Once, in a phase of frustration, having repositioned the seat as far forward as possible, I investigated substituting the handlebar stem for a shorter one that would bring the bars closer to my torso. The selection of French-threaded stems was limited to two or three, none of which suited me. Several mechanics tried to persuade me that the only way to accommodate a longer stem would be to change the forks. But I would have none of it. Change these gorgeous forks? Are you MAD?? Look at them! Look at their curve, their shape, the way the tubes butt into each other with flourishes outlined in gold; see the proud red capital M drawn in raised gold and riding on spread wings against a curved black medallion circled by a double oval framing the gold embossed full name of the bike and riveted to the fork front.

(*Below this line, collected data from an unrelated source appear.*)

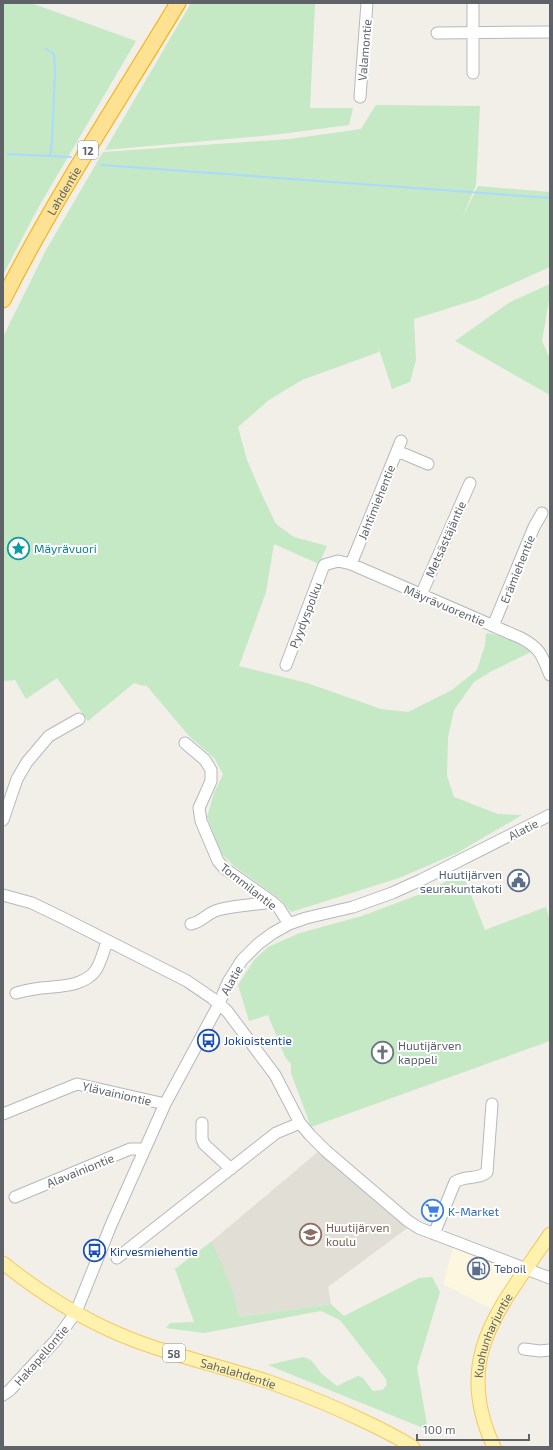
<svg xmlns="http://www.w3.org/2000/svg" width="553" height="1450" viewBox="0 0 553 1450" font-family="'Exo 2',sans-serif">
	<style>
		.commercial { fill: #fef7e0 }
		.education { fill: #e1ded6 }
		.green { fill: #c5e8c5 }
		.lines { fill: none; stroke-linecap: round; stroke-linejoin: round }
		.stream { stroke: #aadaff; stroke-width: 2 }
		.minor-casing { stroke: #b5b8bc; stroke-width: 13 }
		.major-casing { stroke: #f2c960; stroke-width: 15 }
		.highway-casing { stroke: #f9ab00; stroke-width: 17 }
		.minor { stroke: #fff; stroke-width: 11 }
		.major { stroke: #fff2af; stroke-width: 13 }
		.highway { stroke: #fde293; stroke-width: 15 }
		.labels { text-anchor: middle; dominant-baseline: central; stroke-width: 4; stroke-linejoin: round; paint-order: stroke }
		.shield { fill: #fff; stroke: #8f9295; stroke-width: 1 }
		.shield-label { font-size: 11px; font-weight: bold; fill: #5f6368 }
		.street-label { font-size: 12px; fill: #5f6368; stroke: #fff }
		.culture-label { font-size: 12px; fill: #0d838f; stroke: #fff; text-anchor: start }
		.service-label { font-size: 12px; fill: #4e5e75; stroke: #fff; text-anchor: end }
		.transit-label { font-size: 12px; fill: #164399; stroke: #fff; text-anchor: start }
		.worship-label { font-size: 12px; fill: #5b616d; stroke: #fff; text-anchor: start }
		.shop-label { font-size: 12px; fill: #366cbe; stroke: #fff; text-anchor: start }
		.education-label { font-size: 12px; fill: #785e54; stroke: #fff; text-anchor: start }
	</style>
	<rect width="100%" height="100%" fill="#f1efe8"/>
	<!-- commercial -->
	<path class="commercial" d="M456 1239 530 1270 500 1313 443 1284Z"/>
	<!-- education -->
	<path class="education" d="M320 1150 410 1226 328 1287 331 1304 210 1321 175 1269 211 1242Z"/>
	<!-- green -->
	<path class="green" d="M3 3H31L136 41 38 208 3 275Z
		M191 3H315L310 108H353L349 125 273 135 105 150Z
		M376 105 480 106 476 185 462 218 478 186 550 192V267L478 299 414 319 416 360 410 382 392 389 378 346 379 352 302 380 269 400 238 427 247 460 263 497 276 524 294 537 327 546 319 564 274 544 266 592 239 666 307 683 381 709 408 712 452 690 477 670 485 645 486 633C503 634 517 642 531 652L490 672 474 682 454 710 448 737 447 776 454 797 498 814 522 815 457 853 399 878 291 912 280 899 234 866 221 853 207 817 214 793 223 774 214 758 189 736 146 685 144 686 134 683 88 721 57 678 26 699 15 680 3 681V337L46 250 103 152 290 139 361 129Z
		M550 284V294L542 341 550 359V395L455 341 510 302Z
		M462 872 485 930 546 907 550 920V1041L311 1127 291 1073V1064L285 1057 268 1015 249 1021 238 985 254 960 268 947 300 933 362 916 431 890Z
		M211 1242 222 1264 231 1286 239 1317 331 1304 344 1316 419 1278 432 1277 440 1292 417 1368 428 1430 268 1365 303 1357 311 1360 322 1374 337 1386 358 1376 363 1378 373 1391 382 1390 387 1385 386 1379 340 1320 321 1311 204 1333 166 1328 170 1323 194 1322 175 1269Z"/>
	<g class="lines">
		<!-- stream -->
		<path class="stream" d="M7 154 50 156 52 143 55 70 54 54 46 49
			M50 156 71 157
			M102 165 550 198"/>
		<defs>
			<path id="minor" d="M437 33 550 32
				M473 73V3
				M360 97 367 3
				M397 451 428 464
				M351 564 401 441
				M421 595 470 483
				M493 626 534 527 542 513
				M286 665 324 565 338 561 351 564 521 638C540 648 542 655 550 675
				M185 743 205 760 211 770V781L199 808 201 821 218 861 224 868 271 901 279 908 289 924
				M3 820 17 779 27 762 49 736 79 719
				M3 895 32 903 63 918 187 981 212 998 227 1011 275 1075 300 1123 310 1135 326 1151 408 1221 419 1228 550 1278
				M191 924C202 922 205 915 215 911 228 906 250 905 265 903L271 901
				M16 993C24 991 32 989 41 988 58 986 84 987 96 970 101 962 104 950 107 941
				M3 1114 77 1084 165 1104
				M202 1123V1139L204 1144 231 1169
				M15 1197 130 1149H145
				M434 1234 455 1182C465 1175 479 1180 487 1172L492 1104
				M117 1258 276 1133 300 1123
				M524 1349 540 1351 550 1350
				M3 1395 10 1390 56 1340 76 1312 111 1225 165 1104 219 1004 228 982 242 960 258 944 273 933 289 924 306 918 353 907 392 893 421 880 550 815"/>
			<g id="major">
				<path id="s1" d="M3 1263C43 1295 88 1323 136 1341 181 1358 229 1368 275 1384 305 1395 335 1407 364 1421 381 1429 397 1437 413 1447"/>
				<path id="s2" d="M494 1447C451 1356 502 1306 550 1234"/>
			</g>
			<g id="highway">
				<path id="s3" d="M3 300C55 197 119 101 178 3"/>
			</g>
		</defs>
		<!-- minor casing -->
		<use href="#minor" class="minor-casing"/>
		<!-- major casing -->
		<use href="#major" class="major-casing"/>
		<!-- highway casing -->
		<use href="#highway" class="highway-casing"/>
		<!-- minor -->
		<use href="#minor" class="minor"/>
		<!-- major -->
		<use href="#major" class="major"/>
		<!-- highway -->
		<use href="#highway" class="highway"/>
	</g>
	<!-- icons -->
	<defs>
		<symbol id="sight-ring" viewBox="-11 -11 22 22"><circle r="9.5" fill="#fff" stroke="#0f9aa8" stroke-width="1.5"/><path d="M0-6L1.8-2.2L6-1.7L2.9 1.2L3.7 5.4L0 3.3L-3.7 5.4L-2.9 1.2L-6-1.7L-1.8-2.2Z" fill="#0f9aa8"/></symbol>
		<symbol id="civic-ring" viewBox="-11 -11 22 22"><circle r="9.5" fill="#fff" stroke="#5c6f8a" stroke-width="1.5"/><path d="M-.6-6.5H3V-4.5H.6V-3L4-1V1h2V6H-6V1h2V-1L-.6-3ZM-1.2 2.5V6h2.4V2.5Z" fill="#5c6f8a"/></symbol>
		<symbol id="bus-ring" viewBox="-11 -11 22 22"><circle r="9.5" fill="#fff" stroke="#1a4fb4" stroke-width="1.5"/><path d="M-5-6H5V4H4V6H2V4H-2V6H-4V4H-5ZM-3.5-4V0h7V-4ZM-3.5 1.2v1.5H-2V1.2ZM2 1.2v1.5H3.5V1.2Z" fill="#1a4fb4"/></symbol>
		<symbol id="church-ring" viewBox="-11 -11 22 22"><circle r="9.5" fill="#fff" stroke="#6b7280" stroke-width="1.5"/><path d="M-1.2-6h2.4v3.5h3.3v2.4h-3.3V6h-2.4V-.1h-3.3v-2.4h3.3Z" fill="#6b7280"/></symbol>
		<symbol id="supermarket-ring" viewBox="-11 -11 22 22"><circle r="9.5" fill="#fff" stroke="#3f7fe0" stroke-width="1.5"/><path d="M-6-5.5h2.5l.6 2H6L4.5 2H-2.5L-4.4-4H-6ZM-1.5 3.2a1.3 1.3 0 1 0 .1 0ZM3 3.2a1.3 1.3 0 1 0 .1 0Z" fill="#3f7fe0"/></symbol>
		<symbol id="school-ring" viewBox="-11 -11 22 22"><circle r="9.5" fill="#fff" stroke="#8d6e63" stroke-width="1.5"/><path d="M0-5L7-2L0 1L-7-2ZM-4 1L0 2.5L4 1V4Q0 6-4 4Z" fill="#8d6e63"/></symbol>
		<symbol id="fuel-ring" viewBox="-11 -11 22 22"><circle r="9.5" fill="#fff" stroke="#5c6f8a" stroke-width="1.5"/><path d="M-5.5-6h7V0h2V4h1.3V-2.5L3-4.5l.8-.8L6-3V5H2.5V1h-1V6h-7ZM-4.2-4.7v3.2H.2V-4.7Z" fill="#5c6f8a"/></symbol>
	</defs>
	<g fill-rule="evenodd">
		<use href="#sight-ring" x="6" y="536" width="25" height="25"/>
		<use href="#civic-ring" x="506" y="868" width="25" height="25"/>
		<use href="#bus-ring" x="196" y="1028" width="25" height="25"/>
		<use href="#church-ring" x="370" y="1040" width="25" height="25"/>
		<use href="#supermarket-ring" x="420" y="1198" width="25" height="25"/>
		<use href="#school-ring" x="298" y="1222" width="25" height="25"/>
		<use href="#bus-ring" x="82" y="1238" width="25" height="25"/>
		<use href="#fuel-ring" x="466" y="1256" width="25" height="25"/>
	</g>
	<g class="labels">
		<!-- shield labels -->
		<g class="shield">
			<rect x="78" y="141" width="20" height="18" rx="3"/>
			<rect x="163" y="1344" width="22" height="18" rx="3"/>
		</g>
		<g class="shield-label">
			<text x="88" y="150">12</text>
			<text x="174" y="1353">58</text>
		</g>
		<!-- street labels -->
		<g class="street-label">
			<text transform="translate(364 50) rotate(-85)">Valamontie</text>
			<text stroke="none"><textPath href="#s3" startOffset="125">Lahdentie</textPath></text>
			<text transform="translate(376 502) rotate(-68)">Jahtimiehentie</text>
			<text transform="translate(445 539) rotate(-66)">Metsästäjäntie</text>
			<text transform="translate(517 569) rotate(-68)">Erämiehentie</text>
			<text transform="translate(445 605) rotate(23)">Mäyrävuorentie</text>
			<text transform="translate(305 615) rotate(-69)">Pyydyspolku</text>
			<text transform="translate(523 829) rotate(-27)">Alatie</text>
			<text transform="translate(249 886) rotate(38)">Tommilantie</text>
			<text transform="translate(231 980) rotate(-61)">Alatie</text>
			<text transform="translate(117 1093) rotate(13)">Ylävainiontie</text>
			<text transform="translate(80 1170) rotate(-22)">Alavainiontie</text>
			<text stroke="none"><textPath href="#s2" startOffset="117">Kuohunharjuntie</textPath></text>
			<text transform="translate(41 1355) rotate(-49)">Hakapellontie</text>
			<text stroke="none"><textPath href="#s1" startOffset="262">Sahalahdentie</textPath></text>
		</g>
		<!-- culture labels -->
		<g class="culture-label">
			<text x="34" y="548">Mäyrävuori</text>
		</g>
		<!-- service labels -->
		<g class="service-label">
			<text x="502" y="874">Huutijärven<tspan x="502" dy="14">seurakuntakoti</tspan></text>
			<text x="494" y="1268" text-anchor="start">Teboil</text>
		</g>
		<!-- transit labels -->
		<g class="transit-label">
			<text x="224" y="1040">Jokioistentie</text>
			<text x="110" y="1251">Kirvesmiehentie</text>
		</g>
		<!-- worship labels -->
		<g class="worship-label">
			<text x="398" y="1045">Huutijärven<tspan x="398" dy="14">kappeli</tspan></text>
		</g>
		<!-- shop labels -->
		<g class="shop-label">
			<text x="448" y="1211">K-Market</text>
		</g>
		<!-- education labels -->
		<g class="education-label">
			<text x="326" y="1227">Huutijärven<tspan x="326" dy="14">koulu</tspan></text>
		</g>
	</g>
	<!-- border -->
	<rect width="553" height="1450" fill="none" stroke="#5f6368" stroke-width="8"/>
	<!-- scale -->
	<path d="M417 1434v6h112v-6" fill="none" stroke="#5f6368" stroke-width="2"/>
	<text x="423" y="1434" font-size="12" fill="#5f6368" stroke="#ffffff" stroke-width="3" paint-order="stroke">100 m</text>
</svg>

And I was right to refuse. I was as right as Eve would have been had she said “No, Adam, you may not have a bite of my apple. Get your own.”
Find me a set of forks today that doesn't look like twin slugs stretched out over a wilted banana leaf.
And so my bike remains unravaged, as well as unsullied by exposure to dampness, having been stored exclusively indoors. Never ridden for city commuting but reserved for long-distance travel, it was spared a life of clanking proximity to the crooked leaning riff-raff populating the public bike racks.
I still own Motobecane Grand Touring, but it waits lonesome in the garage. My current commuting needs demand a meaner, tougher bike that’ll let me plow through road debris, bounce over potholes and pavement irregularities, leap on and off of surprise curbs, shift without loosening my death grip on the handlebars, stop on a dime, turn on a hairpin, and sit up tall so that I and the demonic drivers can see each other.
Occasionally I transport Moto by my car for a spin or two around Sauvey Island where I can ride continuously for miles without interruption. Other than that, my days of long distance touring on a bike that doesn’t quite fit me are over.
Only an intention to take up some serious long-distance biking again would justify my spending the kind of money it would take to attain the equivanlent quality today. But for the present, I wish to pass my friend on to someone who can be a better friend than me.
On Saturday, I stopped and talked this over with Hugh at Northwest Bicycles. The appeal of this shop to me is that every time I go in there, I see the same three people working. As opposed to other bike shops where I never see the same worker twice. Yes, they are co-ops and are willing to train people in mechanics, and feature all kinds of cool attributes like that. I bought my current commuter bike from one of them, on consignment, used. But the truth is that when I want real advice and service from experienced veteran bike mechanics, I don’t want the shop to be owned by 40 people. And I don’t want my bike to be practiced on by a resident medical student. These guys at Northwest Bicycles are grownups who’ve obviously inhaled biking for much of their lives.
By way of introduction I didn’t have to say a word. Hugh overflowed with admiration for Moto the minute I rolled it in the door. After conversing through all the options, Hugh agrees that I should sell it. Instead of thinking of himself and his own business, he referred me to a friend of his named Steve at Sellwood Cycles. Steve has connections with collectors, he said. Steve is set up for these kinds of deals. And so that will be my next step, to pay a visit to Steve and hear what he has to say. I will post sequels to this tale as it evolves into the near future.
As for my relationship with the bike… and the dresser ….. and all the other items.……
Sure, it’s probably a disorder -- with a long hyphenated name in a textbook somewhere, but I don’t care. I have my friends all around me. And when I must part with one, I will go to any lengths to ensure that it has a good home.